*Task instructions:*
Write the data below out in full, exactly as it stands.
────────────────────
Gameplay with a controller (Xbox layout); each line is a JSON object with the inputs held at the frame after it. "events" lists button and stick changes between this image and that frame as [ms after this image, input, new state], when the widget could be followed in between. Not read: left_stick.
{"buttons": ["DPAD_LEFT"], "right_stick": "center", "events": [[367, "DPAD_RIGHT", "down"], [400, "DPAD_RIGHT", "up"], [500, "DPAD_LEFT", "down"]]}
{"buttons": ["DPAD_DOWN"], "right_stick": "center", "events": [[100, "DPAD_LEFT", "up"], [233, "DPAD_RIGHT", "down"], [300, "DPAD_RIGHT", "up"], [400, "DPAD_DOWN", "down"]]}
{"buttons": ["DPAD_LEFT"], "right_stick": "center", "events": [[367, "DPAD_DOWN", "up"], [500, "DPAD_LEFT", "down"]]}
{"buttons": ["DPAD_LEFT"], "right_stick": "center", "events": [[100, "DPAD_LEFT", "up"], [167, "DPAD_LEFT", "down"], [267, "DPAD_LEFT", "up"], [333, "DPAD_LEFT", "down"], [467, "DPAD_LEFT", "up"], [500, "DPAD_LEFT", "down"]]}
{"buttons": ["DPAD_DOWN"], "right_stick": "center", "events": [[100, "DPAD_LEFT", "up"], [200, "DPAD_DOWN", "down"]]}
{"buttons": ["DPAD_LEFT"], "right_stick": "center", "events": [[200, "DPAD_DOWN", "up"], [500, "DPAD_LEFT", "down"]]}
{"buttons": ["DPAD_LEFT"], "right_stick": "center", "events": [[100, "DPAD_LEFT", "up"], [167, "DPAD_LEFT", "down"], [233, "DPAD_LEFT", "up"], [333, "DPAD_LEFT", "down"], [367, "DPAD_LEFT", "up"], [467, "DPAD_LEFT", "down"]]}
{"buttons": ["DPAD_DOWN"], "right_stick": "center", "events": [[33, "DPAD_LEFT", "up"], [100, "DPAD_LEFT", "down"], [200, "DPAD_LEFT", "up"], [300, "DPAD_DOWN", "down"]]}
────────────────────
*Completed exercise:*
Gameplay with a controller (Xbox layout); each line is a JSON object with the inputs held at the frame after it. "events" lists button and stick changes between this image and that frame as [ms after this image, input, new state], when the widget could be followed in between. Not read: left_stick.
{"buttons": ["DPAD_LEFT"], "right_stick": "center", "events": [[367, "DPAD_RIGHT", "down"], [400, "DPAD_RIGHT", "up"], [500, "DPAD_LEFT", "down"]]}
{"buttons": ["DPAD_DOWN"], "right_stick": "center", "events": [[100, "DPAD_LEFT", "up"], [233, "DPAD_RIGHT", "down"], [300, "DPAD_RIGHT", "up"], [400, "DPAD_DOWN", "down"]]}
{"buttons": ["DPAD_LEFT"], "right_stick": "center", "events": [[367, "DPAD_DOWN", "up"], [500, "DPAD_LEFT", "down"]]}
{"buttons": ["DPAD_LEFT"], "right_stick": "center", "events": [[100, "DPAD_LEFT", "up"], [167, "DPAD_LEFT", "down"], [267, "DPAD_LEFT", "up"], [333, "DPAD_LEFT", "down"], [467, "DPAD_LEFT", "up"], [500, "DPAD_LEFT", "down"]]}
{"buttons": ["DPAD_DOWN"], "right_stick": "center", "events": [[100, "DPAD_LEFT", "up"], [200, "DPAD_DOWN", "down"]]}
{"buttons": ["DPAD_LEFT"], "right_stick": "center", "events": [[200, "DPAD_DOWN", "up"], [500, "DPAD_LEFT", "down"]]}
{"buttons": ["DPAD_LEFT"], "right_stick": "center", "events": [[100, "DPAD_LEFT", "up"], [167, "DPAD_LEFT", "down"], [233, "DPAD_LEFT", "up"], [333, "DPAD_LEFT", "down"], [367, "DPAD_LEFT", "up"], [467, "DPAD_LEFT", "down"]]}
{"buttons": ["DPAD_DOWN"], "right_stick": "center", "events": [[33, "DPAD_LEFT", "up"], [100, "DPAD_LEFT", "down"], [200, "DPAD_LEFT", "up"], [300, "DPAD_DOWN", "down"]]}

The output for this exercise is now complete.